Я познакомился с Биллом, когда впервые приехал в город. Он уже успел научиться жить среди изгоев, различных человеческих отбросов и трущобных головорезов Будайина и помог мне вписаться в это сомнительное общество. Билл родился в Соединенных Штатах Америки — да-да, лет ему было порядочно, — в области, ныне ставшей Суверенным Краем Великих Пустынь. Когда произошла балканизация США и они распались на несколько враждующих наций, Билл навеки покинул свою родину. Не представляю, как он умудрился продержаться, пока не усвоил здешний образ жизни; сам Билл не помнит этого. Каким-то немыслимым образом он наскреб денег на одну-единственную модификацию своего тела. Вместо того чтобы вделать розетку в мозг, как поступили многие потерянные души нашего квартала, Билл выбрал гораздо более изощренный и пугающий способ получить забвение: ему удалили одно легкое, заменив искусственной железой, периодически выбрасывающей в кровь порцию какого-то психоделического наркотика четвертого поколения. Билл не мог сказать, какой именно препарат он выбрал, но, судя по его бессвязно-напыщенной манере выражаться и интенсивности галлюцинаций, это был рибопропилметионин — РПМ, либо аксетилированный неокортицин.

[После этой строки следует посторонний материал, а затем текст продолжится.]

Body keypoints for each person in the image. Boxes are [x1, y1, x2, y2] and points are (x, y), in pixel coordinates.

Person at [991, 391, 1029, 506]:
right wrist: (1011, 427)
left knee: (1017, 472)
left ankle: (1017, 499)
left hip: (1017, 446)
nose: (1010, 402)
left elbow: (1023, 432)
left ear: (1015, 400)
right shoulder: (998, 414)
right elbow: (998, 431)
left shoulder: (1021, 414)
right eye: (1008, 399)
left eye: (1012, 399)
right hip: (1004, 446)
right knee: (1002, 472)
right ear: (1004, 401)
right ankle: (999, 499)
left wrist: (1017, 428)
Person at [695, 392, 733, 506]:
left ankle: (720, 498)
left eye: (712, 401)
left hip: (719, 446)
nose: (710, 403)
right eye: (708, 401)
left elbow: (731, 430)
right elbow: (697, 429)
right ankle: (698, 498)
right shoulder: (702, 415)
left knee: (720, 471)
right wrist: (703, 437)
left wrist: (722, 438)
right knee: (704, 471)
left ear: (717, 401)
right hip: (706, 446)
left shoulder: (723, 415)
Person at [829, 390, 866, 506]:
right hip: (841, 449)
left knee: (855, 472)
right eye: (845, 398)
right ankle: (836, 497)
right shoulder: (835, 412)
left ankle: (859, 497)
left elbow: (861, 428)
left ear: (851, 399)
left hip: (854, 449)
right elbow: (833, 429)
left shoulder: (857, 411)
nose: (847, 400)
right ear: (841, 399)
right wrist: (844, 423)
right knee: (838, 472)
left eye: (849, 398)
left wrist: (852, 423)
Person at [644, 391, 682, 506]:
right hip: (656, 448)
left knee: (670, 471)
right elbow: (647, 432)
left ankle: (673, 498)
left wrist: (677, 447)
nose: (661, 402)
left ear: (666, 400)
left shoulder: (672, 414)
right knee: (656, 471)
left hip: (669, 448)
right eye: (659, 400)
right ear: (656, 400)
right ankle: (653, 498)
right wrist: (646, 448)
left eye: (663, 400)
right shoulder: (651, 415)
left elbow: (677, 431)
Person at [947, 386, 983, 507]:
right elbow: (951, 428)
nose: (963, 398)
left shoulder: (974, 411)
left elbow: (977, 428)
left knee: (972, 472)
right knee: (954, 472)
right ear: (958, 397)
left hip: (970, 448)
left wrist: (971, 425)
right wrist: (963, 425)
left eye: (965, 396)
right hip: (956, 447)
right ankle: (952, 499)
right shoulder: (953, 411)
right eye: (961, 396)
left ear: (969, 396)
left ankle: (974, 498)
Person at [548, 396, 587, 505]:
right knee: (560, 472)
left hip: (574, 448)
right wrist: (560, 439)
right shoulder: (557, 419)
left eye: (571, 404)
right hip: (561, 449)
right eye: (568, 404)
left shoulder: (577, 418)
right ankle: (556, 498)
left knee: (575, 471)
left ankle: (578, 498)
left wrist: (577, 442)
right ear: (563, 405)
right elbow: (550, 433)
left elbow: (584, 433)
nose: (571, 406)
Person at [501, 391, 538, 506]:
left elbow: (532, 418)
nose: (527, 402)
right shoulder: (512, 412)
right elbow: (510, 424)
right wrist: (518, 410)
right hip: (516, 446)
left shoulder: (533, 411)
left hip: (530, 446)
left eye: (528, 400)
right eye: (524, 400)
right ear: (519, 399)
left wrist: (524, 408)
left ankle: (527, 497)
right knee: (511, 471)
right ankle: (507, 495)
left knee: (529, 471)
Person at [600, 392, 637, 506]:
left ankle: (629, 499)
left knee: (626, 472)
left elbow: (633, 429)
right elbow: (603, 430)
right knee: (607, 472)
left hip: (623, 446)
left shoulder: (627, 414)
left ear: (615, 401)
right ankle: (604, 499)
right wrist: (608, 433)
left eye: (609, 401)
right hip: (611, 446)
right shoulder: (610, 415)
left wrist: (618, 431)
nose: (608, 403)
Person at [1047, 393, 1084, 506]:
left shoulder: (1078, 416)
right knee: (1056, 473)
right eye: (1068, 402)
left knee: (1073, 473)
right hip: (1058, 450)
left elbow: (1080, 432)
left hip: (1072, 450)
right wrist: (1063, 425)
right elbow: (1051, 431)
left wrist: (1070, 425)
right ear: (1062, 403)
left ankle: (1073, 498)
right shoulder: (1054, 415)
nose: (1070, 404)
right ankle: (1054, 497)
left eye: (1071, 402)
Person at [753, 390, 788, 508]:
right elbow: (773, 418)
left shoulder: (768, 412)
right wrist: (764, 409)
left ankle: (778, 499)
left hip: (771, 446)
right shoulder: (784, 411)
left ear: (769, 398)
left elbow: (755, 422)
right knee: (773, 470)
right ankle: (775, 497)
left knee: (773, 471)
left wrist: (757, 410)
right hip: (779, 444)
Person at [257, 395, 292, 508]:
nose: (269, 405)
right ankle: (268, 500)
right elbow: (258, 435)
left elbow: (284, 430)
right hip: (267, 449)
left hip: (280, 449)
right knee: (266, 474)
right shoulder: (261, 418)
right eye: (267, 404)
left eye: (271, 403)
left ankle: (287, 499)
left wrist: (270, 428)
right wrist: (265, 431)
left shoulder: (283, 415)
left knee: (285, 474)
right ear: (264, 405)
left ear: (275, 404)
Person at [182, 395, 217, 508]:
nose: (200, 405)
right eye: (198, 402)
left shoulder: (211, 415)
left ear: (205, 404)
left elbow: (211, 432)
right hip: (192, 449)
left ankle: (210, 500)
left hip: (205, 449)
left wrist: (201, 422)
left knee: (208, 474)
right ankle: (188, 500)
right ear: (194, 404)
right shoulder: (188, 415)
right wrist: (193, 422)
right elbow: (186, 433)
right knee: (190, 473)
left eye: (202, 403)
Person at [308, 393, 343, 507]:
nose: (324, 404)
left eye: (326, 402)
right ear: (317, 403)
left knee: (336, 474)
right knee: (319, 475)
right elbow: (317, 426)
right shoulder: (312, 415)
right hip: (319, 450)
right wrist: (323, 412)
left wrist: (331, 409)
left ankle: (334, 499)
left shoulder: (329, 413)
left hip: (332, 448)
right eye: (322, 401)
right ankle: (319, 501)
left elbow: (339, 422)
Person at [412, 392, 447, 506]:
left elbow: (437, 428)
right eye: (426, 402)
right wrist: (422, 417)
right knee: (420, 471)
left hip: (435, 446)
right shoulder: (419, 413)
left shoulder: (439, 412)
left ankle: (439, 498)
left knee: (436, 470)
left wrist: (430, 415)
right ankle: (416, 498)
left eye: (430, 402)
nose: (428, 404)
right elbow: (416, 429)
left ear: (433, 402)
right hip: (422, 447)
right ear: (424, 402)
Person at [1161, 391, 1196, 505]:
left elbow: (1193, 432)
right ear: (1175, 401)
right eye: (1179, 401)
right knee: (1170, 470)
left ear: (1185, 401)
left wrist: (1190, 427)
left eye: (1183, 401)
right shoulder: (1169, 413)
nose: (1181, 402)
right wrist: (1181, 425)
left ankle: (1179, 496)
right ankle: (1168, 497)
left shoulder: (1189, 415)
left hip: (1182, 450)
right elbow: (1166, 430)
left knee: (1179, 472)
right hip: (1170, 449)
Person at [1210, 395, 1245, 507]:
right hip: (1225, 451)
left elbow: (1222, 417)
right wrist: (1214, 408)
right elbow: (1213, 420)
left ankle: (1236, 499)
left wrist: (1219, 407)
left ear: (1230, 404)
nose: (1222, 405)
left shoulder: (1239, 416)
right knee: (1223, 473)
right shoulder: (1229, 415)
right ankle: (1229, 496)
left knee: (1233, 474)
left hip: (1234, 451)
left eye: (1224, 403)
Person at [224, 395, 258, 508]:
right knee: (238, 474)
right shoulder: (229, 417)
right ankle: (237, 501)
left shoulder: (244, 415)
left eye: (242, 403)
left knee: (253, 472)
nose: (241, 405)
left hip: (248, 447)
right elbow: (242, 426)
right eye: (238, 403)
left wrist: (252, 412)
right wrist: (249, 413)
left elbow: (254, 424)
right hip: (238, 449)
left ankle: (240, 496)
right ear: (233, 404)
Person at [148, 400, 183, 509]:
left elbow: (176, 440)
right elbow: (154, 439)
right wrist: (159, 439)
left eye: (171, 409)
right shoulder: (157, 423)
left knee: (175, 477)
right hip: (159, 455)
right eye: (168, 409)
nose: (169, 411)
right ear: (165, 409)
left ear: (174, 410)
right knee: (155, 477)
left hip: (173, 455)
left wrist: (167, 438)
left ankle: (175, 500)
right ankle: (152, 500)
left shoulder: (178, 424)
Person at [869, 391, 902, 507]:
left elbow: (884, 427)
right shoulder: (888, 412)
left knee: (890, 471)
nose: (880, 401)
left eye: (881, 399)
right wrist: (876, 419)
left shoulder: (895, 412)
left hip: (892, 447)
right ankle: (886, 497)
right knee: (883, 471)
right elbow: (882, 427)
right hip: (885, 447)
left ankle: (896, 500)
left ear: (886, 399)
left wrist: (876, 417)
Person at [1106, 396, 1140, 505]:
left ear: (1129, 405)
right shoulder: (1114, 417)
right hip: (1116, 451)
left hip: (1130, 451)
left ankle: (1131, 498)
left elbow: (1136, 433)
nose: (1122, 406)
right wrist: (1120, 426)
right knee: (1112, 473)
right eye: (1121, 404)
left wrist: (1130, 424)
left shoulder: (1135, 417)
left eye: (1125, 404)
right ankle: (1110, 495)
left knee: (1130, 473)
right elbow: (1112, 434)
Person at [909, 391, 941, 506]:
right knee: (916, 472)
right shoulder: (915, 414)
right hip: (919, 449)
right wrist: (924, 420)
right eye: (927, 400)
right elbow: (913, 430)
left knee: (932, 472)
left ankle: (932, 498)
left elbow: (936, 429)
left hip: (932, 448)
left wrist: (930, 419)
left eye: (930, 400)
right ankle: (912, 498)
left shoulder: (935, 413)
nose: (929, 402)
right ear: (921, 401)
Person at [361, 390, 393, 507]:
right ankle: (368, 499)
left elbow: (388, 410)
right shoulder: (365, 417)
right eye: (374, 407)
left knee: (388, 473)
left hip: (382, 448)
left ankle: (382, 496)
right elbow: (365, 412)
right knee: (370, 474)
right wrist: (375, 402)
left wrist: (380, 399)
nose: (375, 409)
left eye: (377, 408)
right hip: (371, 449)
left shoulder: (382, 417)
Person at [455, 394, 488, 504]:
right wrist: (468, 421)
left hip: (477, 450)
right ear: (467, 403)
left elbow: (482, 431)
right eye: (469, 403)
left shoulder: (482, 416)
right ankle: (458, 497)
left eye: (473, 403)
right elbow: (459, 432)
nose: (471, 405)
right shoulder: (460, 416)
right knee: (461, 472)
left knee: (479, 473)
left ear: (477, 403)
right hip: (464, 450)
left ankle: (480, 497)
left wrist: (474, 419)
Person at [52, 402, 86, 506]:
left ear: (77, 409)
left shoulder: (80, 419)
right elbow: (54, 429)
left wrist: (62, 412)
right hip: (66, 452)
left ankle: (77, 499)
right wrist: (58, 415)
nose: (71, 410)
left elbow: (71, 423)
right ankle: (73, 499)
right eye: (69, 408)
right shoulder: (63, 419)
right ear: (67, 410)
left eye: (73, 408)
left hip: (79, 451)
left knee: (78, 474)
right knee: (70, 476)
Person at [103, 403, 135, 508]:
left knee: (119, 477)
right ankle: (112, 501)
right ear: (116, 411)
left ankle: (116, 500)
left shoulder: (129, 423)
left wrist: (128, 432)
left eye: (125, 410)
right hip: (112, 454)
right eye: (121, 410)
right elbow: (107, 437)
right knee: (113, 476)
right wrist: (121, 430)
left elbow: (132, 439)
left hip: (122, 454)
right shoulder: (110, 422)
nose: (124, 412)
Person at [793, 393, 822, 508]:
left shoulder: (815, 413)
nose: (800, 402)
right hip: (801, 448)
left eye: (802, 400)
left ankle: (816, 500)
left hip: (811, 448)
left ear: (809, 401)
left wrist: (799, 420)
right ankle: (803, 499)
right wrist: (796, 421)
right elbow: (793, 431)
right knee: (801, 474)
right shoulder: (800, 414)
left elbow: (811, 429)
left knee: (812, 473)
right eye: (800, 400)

И то, и другое нельзя запросто купить на улице: на них нет желающих. Оба вызывают необратимые изменения в организме: после длительного применения начинает разрушаться нервная система. Наркотик «выбивает» законного «связного» человеческого мозга — ацетилхлорин. Новые психоделические препараты атакуют и оккупируют эти участки, словно победоносные орды, напавшие на обреченный город; перед ними бессилен и организм, и любые методы лечения. Интенсивность, яркость и реальность галлюцинаций, вызываемых наркотиками, не сравнимы ни с чем другим в истории фармакологии, но организм платит за это слишком высокую цену.
Человек, применяющий их, буквально сжигает свой мозг, клетку за клеткой.
Последствия практически неотличимы от болезней Паркинсона или Альцхеймера.
Конечный результат постоянного употребления, когда зелье начинает воздействовать на работу центральной нервной системы, — чаще всего смерть.